● Supplied passage
--------------------

Cantimori formulated the thesis that the Italian Reformation was saved from becoming a fossil of history by the intellectual activity of those Italian religious refugees who had continued to cross the Alps after 1542 to escape persecution. They disseminated the 'most original, most promising content of Italian humanism' in the European diaspora. Cantimori drew however a sharp dividing line between orthodoxy and heterodoxy. The heretics (like Socinus), those 'rebels against every church, adverse to every confessio fidei' were the ones who made the most original, most successful contribution to European intellectual history. By contrast, refugees like Vermigli, who were essentially orthodox, stood by their essential loyalty to the Protestant churches, and so visibly adapted their theology to the extent that they lost all originality.

--------------------

● Extracted records
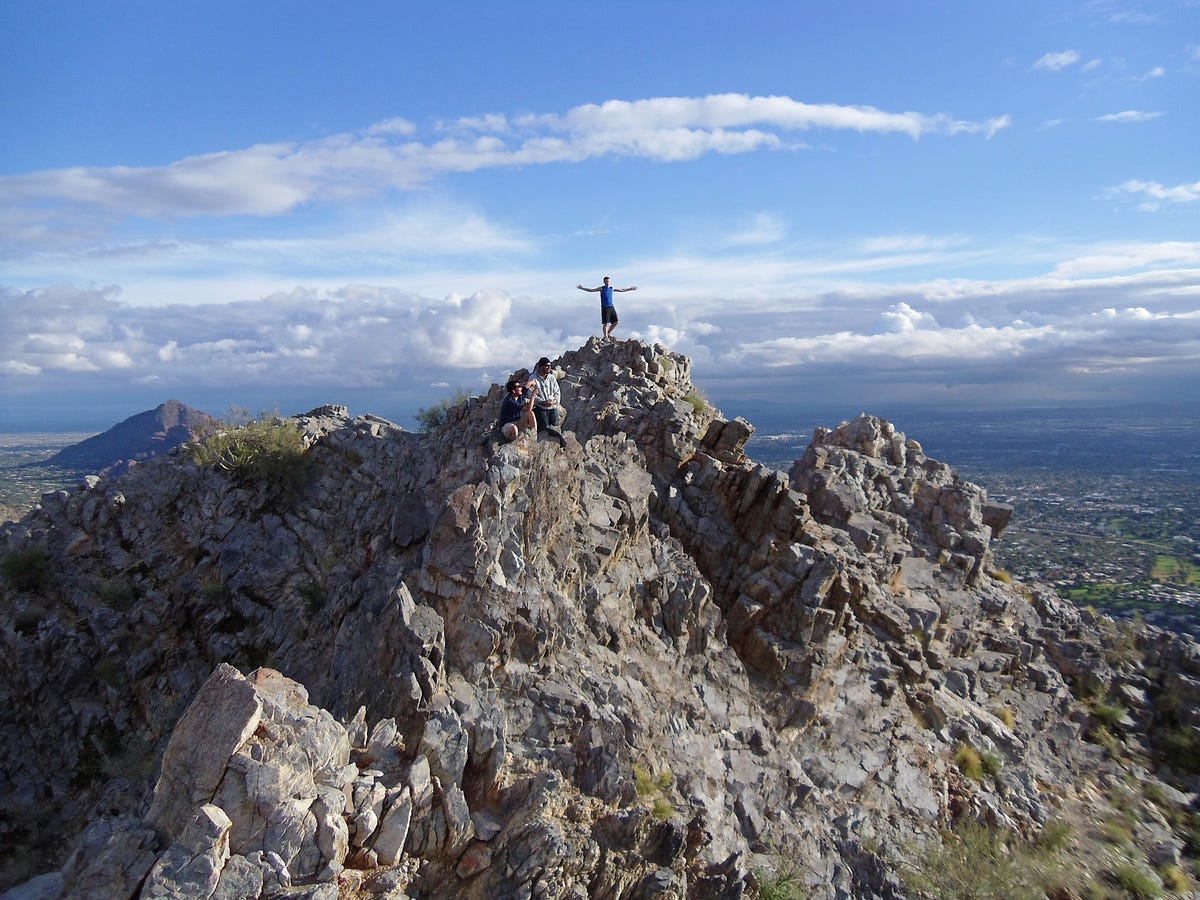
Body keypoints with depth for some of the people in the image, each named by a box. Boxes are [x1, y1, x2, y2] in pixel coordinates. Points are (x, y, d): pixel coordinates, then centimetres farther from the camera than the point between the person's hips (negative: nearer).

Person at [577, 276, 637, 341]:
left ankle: (608, 334, 18)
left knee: (615, 321, 2)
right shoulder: (601, 288, 2)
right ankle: (605, 337, -1)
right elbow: (591, 290, -1)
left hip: (611, 307, 5)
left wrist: (630, 289, 31)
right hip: (605, 307, -5)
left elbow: (622, 290, 26)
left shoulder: (612, 288, 15)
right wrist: (582, 288, -10)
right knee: (605, 323, -7)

--------------------

● Activity
Reproduce word for word the passage above on Cantimori's thesis about the Italian religious refugees.

● Result of this task
Cantimori formulated the thesis that the Italian Reformation was saved from becoming a fossil of history by the intellectual activity of those Italian religious refugees who had continued to cross the Alps after 1542 to escape persecution. They disseminated the 'most original, most promising content of Italian humanism' in the European diaspora. Cantimori drew however a sharp dividing line between orthodoxy and heterodoxy. The heretics (like Socinus), those 'rebels against every church, adverse to every confessio fidei' were the ones who made the most original, most successful contribution to European intellectual history. By contrast, refugees like Vermigli, who were essentially orthodox, stood by their essential loyalty to the Protestant churches, and so visibly adapted their theology to the extent that they lost all originality.